Human Events Online, which bills itself as “The National Conservative Weekly,” has just published a list of the Ten Most Harmful Books of the 19th and 20th Centuries. I really hate to give them the traffic, but you really have to see this list to believe it. It was compiled by “a panel of 15 conservative scholars and public policy leaders,” which explains a lot. Marx, Lenin, Hitler, and Chairman Mao are on the list, of course, along with those evildoers Alfred Kinsey, Betty Friedan, and John Maynard Keynes.

What I find truly ironic is that each of these so-called harmful books contains a color picture of the book’s cover with a link to Amazon.com, with the Human Events affiliate code at the end. The road from hypocrite to whore is paved with affiliate links, apparently.

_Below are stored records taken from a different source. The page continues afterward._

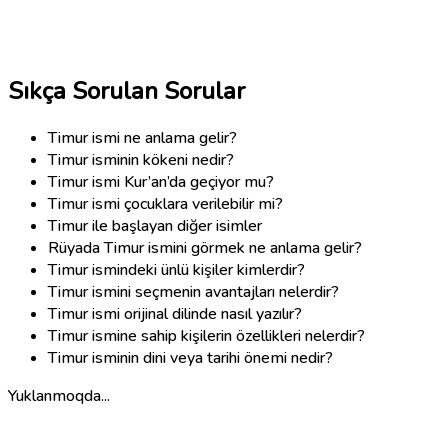
Sıkça Sorulan Sorular
Timur ismi ne anlama gelir?
Timur isminin kökeni nedir?
Timur ismi Kur’an’da geçiyor mu?
Timur ismi çocuklara verilebilir mi?
Timur ile başlayan diğer isimler
Rüyada Timur ismini görmek ne anlama gelir?
Timur ismindeki ünlü kişiler kimlerdir?
Timur ismini seçmenin avantajları nelerdir?
Timur ismi orijinal dilinde nasıl yazılır?
Timur ismine sahip kişilerin özellikleri nelerdir?
Timur isminin dini veya tarihi önemi nedir?
Yuklanmoqda...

The authors were kind enough to include 20 additional books that earned two or more votes from this distinguished panel. Charles Darwin’s The Origin of Species (with its title incorrectly transcribed) and On Liberty by John Stuart Mill are on the longer list. And no, My Pet Goat didn’t make the list at all.

Update: Digby has my favorite take on this bullshit list:

Speaking of books, are any of you libertarians out there a little bit discomfited by the fact that “On Liberty” by JS Mill got an honorable mention in the 10 worst books list by HumanEvents magazine? I mean, “Mein Kampf” and “Das Kapital” aren’t big surprises. I’m not shocked by “The Feminine Mystique” or even the inclusion of John Maynard Keynes (although you have to love this commentary: “FDR adopted the idea as U.S. policy, and the U.S. government now has a $2.6-trillion annual budget and an $8-trillion dollar debt.” Haha.)

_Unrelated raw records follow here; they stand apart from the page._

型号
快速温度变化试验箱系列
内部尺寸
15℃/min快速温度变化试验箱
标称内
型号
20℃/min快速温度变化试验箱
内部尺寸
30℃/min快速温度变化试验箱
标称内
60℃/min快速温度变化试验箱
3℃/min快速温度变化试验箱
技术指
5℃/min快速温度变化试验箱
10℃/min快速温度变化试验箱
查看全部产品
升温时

But “On Liberty”? What, he wasn’t sufficiently agitated about stem cell research? The capital gains tax?

Jesus, I now have not one single intellectual connection to the right. Not one. They are aliens from another planet.”


Oh. and mm notes in the comments that I’m just pissed off because Windows XP Inside Out wasn’t on the list. True. We try our best to do The Communist Manifesto with screenshots, and this is our reward. Sheesh!


Update 2: Cheers and Jeers at Daily Kos has a nice alternate take, which includes Goodnight Moon, Webster’s Dictionary, Roget’s Thesaurus, and Yertle the Turtle should have made the list instead.